■ INSTRUCTIES OPDRACHT
Herschrijf alstublieft het deel van de uitspraak van de Centrale Raad van Beroep vanaf "Datum uitspraak: 4" tot en met "kan worden ingesteld.", waarbij je "Oost-Brabant" vervangt door "Zeeland-West-Brabant".

■ DOCUMENTFRAGMENT
ECLI:NL:CRVB:2021:2742

Centrale Raad van Beroep

Datum uitspraak
4 november 2021
Publicatiedatum
4 november 2021
Zaaknummer
20/3560 AW
Instantie
Centrale Raad van Beroep
Type
Uitspraak
Rechtsgebied
Bestuursrecht; Ambtenarenrecht
Procedures
  • Hoger beroep
Rechters
Vindplaatsen
  • Rechtspraak.nl
AI samenvatting door LexboostAutomatisch gegenereerd

Ontslag op redelijke grond en de noodzaak van een verbeterkans in het ambtenarenrecht

In deze zaak heeft de Centrale Raad van Beroep op 4 november 2021 uitspraak gedaan in hoger beroep tegen het besluit van het college van bestuur van de Technische Universiteit Eindhoven. De appellant, een ambtenaar, was eerder ontslagen op basis van disciplinaire redenen, maar het college heeft de grondslag van het ontslag gewijzigd naar ontslag op redelijke grond. De Raad oordeelde dat de appellant geen verbeterkans is geboden, wat in strijd is met de geldende rechtspraak. De Raad benadrukte dat een ontslag wegens ongeschiktheid niet toelaatbaar is als de ambtenaar niet op zijn functioneren is aangesproken en niet de kans heeft gekregen om zich te verbeteren. De Raad concludeerde dat er geen gerechtvaardigde reden was om een verbeterkans achterwege te laten, aangezien de appellant tot aan het ontslag goed functioneerde en zich niet bewust was van de onregelmatigheden.

Daarnaast oordeelde de Raad dat het college onvoldoende had gemotiveerd dat herplaatsing van de appellant binnen de organisatie niet mogelijk was, wat ook een vereiste is voor ontslag op basis van een verstoorde arbeidsverhouding. De Raad verklaarde het beroep van de appellant gegrond, vernietigde het bestreden besluit en herstelde het eerdere besluit van 18 maart 2016. Tevens werd het college veroordeeld in de proceskosten van de appellant tot een bedrag van € 1.496,-.

Uitspraak

20.3560 AW

Datum uitspraak: 4 november 2021
Centrale Raad van Beroep
Meervoudige kamer
Uitspraak op het beroep tegen het besluit van het college van bestuur van de Technische Universiteit Eindhoven van 12 oktober 2020
Partijen:
[appellant] te [woonplaats] (appellant)
het college van bestuur van de Technische Universiteit Eindhoven (college)
PROCESVERLOOP
Bij uitspraak van 16 juli 2020, (ECLI:NL:CRVB:2020:1518), heeft de Raad de uitspraak van de rechtbank Oost-Brabant van 21 december 2018 vernietigd, het beroep gegrond verklaard, het besluit van 1 december 2017 vernietigd en het college opgedragen om een nieuwe beslissing te nemen op het bezwaar tegen het besluit van 18 maart 2016. Met toepassing van artikel 8:113, tweede lid van de Algemene wet bestuursrecht (Awb) heeft de Raad bepaald dat tegen het door het college nieuw te nemen besluit slechts bij de Raad beroep kan worden ingesteld.

■ VERSTREKTE GEGEVENS

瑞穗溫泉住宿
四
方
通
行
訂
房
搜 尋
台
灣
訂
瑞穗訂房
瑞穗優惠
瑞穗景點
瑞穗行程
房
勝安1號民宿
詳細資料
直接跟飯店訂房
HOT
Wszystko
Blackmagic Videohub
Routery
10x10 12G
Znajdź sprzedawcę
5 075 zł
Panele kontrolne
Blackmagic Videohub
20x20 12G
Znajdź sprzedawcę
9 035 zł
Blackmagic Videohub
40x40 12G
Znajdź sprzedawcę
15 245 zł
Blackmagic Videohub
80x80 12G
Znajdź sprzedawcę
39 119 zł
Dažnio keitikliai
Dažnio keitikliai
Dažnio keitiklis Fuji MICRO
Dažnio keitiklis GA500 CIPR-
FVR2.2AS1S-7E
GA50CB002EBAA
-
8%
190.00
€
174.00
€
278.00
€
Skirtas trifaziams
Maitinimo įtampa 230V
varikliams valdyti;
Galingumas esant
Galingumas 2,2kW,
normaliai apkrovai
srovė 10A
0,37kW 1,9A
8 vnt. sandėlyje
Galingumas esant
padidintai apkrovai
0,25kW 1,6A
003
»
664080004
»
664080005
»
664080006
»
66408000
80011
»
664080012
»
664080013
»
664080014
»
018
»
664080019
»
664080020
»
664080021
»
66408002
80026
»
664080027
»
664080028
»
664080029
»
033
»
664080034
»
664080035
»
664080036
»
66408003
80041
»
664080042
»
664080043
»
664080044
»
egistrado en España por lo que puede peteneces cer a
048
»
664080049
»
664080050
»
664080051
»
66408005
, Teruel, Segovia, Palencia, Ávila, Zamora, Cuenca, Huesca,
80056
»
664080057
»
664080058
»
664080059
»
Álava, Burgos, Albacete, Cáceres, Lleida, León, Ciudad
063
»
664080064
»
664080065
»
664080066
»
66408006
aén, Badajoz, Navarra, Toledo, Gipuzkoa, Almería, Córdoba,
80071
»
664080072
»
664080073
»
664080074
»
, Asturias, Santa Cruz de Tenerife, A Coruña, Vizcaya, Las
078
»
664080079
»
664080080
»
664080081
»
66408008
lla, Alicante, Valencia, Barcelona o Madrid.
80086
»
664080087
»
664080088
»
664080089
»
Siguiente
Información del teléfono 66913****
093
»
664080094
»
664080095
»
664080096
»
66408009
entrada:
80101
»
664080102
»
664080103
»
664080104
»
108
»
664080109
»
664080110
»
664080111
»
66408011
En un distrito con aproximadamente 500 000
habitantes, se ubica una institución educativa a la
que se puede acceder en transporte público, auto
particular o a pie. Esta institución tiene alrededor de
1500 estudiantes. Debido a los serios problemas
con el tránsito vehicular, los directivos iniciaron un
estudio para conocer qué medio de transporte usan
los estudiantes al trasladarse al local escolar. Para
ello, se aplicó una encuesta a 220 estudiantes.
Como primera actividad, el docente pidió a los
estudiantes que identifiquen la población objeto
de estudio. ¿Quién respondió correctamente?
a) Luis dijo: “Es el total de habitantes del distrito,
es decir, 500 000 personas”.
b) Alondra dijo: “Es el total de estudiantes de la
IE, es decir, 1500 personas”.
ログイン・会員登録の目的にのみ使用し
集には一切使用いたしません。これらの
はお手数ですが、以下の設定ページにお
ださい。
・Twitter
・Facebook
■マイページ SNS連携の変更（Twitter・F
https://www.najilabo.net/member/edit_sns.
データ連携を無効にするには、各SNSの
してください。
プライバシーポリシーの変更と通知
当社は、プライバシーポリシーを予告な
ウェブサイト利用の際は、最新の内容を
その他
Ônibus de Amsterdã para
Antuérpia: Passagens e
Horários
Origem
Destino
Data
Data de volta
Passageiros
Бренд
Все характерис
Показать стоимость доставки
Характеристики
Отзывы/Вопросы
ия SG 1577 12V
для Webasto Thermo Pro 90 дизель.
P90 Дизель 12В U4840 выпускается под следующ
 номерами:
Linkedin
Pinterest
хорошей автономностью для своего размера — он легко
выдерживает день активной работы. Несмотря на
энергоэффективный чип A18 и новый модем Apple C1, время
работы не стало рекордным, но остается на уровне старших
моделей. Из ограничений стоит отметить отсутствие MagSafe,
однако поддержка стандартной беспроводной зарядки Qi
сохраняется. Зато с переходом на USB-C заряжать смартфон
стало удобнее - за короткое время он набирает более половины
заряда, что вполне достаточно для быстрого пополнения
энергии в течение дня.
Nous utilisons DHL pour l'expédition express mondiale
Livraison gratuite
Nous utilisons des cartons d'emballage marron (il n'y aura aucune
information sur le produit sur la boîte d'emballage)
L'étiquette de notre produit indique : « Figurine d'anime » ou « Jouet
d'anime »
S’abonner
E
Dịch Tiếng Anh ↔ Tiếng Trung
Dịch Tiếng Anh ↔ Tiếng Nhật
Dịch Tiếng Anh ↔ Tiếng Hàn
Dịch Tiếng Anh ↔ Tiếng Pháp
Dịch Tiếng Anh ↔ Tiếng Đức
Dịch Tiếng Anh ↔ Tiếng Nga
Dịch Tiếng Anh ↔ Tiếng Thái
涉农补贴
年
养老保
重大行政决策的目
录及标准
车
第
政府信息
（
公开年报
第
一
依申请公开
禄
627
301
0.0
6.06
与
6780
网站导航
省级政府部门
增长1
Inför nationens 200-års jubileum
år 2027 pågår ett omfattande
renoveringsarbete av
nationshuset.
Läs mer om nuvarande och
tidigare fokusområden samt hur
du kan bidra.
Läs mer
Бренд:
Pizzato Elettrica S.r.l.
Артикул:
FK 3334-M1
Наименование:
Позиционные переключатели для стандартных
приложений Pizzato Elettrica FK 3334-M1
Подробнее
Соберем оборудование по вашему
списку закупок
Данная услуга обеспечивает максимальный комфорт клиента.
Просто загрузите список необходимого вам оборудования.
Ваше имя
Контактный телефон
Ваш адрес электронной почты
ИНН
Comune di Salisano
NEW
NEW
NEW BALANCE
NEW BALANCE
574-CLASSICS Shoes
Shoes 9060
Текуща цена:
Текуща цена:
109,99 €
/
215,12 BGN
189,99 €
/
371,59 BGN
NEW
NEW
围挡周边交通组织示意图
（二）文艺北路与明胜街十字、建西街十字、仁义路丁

■ ANTWOORD
Datum uitspraak: 4 november 2021
Centrale Raad van Beroep
Meervoudige kamer
Uitspraak op het beroep tegen het besluit van het college van bestuur van de Technische Universiteit Eindhoven van 12 oktober 2020
Partijen:
[appellant] te [woonplaats] (appellant)
het college van bestuur van de Technische Universiteit Eindhoven (college)
PROCESVERLOOP
Bij uitspraak van 16 juli 2020, (ECLI:NL:CRVB:2020:1518), heeft de Raad de uitspraak van de rechtbank Zeeland-West-Brabant van 21 december 2018 vernietigd, het beroep gegrond verklaard, het besluit van 1 december 2017 vernietigd en het college opgedragen om een nieuwe beslissing te nemen op het bezwaar tegen het besluit van 18 maart 2016. Met toepassing van artikel 8:113, tweede lid van de Algemene wet bestuursrecht (Awb) heeft de Raad bepaald dat tegen het door het college nieuw te nemen besluit slechts bij de Raad beroep kan worden ingesteld.